Most Linux users are acquainted with the shell. This is normally seen as a text environment to execute programs. It is actually a horrible programming language called "sh" that, when executed, can do pretty much anything, including generate files, run LaTeX, or prompt the user.

Most people are not acquainted with sed. This is normally seen as a utility program to manipulate strings. It pretty much is just that. Technically, it too is a programming language. Noone ever uses it like that.
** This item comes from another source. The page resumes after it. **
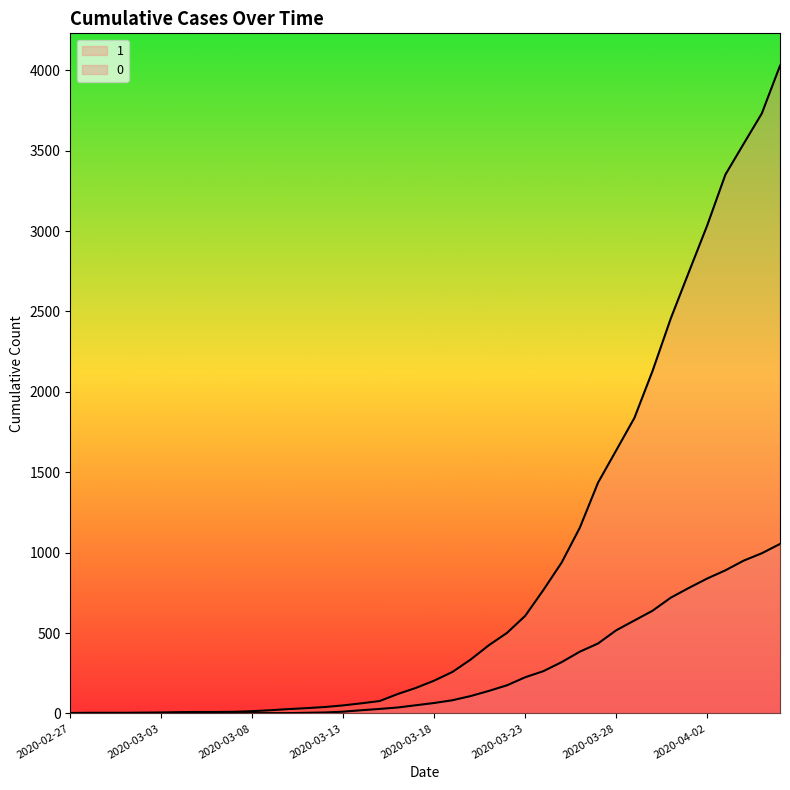

True or false: 0 has a value of 0 at 2020-02-28.

True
All the experiment results for my thesis are stored in SQLite databases, which provides me a simple but fast relational storage. SQLite has a command line interface and can produce simple text tables. I can then take those tables and run them through sed, which produces LaTeX tables. I can then copy-paste those generated tables into my thesis. The shell code to automate most of this looks like:

echo '\\begin{tabular}{|c|ccc|ccc|c|}'
echo '\\hline'
echo '& \\multicolumn{3}{c|}{\\textbf{SBDS}} & \\multicolumn{3}{c|}{{\\textbf{AWCS}}} & \\\\'
echo '& Nogoods & Isgoods & Values & Nogoods & Nogoods\\footnotemark[1] & Values&$f$\\\\'
echo '\\hline'
for w in "instance>0" "constraints=420" "constraints=460" "constraints=500"
do
sqlite3 -separator '&' results.sqlite "select '$w',round(avg(a.nogoodssent)), round(avg(a.isgoodssent)), round(avg(a.valuessent)), round(avg(b.nogoodssent)), round(avg(b.nogoodsmade)), round(avg(b.valuessent)), round(avg(a.violations=0)*100)||'\\\\' from results as a,results as b where a.algorithm='coop' and b.algorithm='awcs' and a.instance=b.instance and a.$w";
done | sed -e 's/\.0//g' -e 's/violations=0/Feasible/' -e 's/violations>0/Infeasible/' -e 's/instance>0/Average/' -e 's/constraints=\([^\&]*\)/$|\\constraints|=\1$/' -e 's/tightness=\([^\&]*\)/$|t|=\1$/' -e "s/'values'=\([^\&]*\)/$|\domain|=\1$/"
echo '\\hline'
echo '\\end{tabular}'

So: I've written a program (in shell) that dynamically executes a query (in SQLite) that is piped through a dynamically created program (in sed) that generates another program (in TeX) to be executed. The execution of this TeX can produce another program (in PostScript) that can be executed to display my thesis.

Be afraid.

3 comments:

Anonymous said...

Oh dear.....

Keith said...

Hate to point it out but there's a bug at line 11. There should be a -f switch at the end of that line

Anonymous said...

Have you considered CSH or, better TCSH?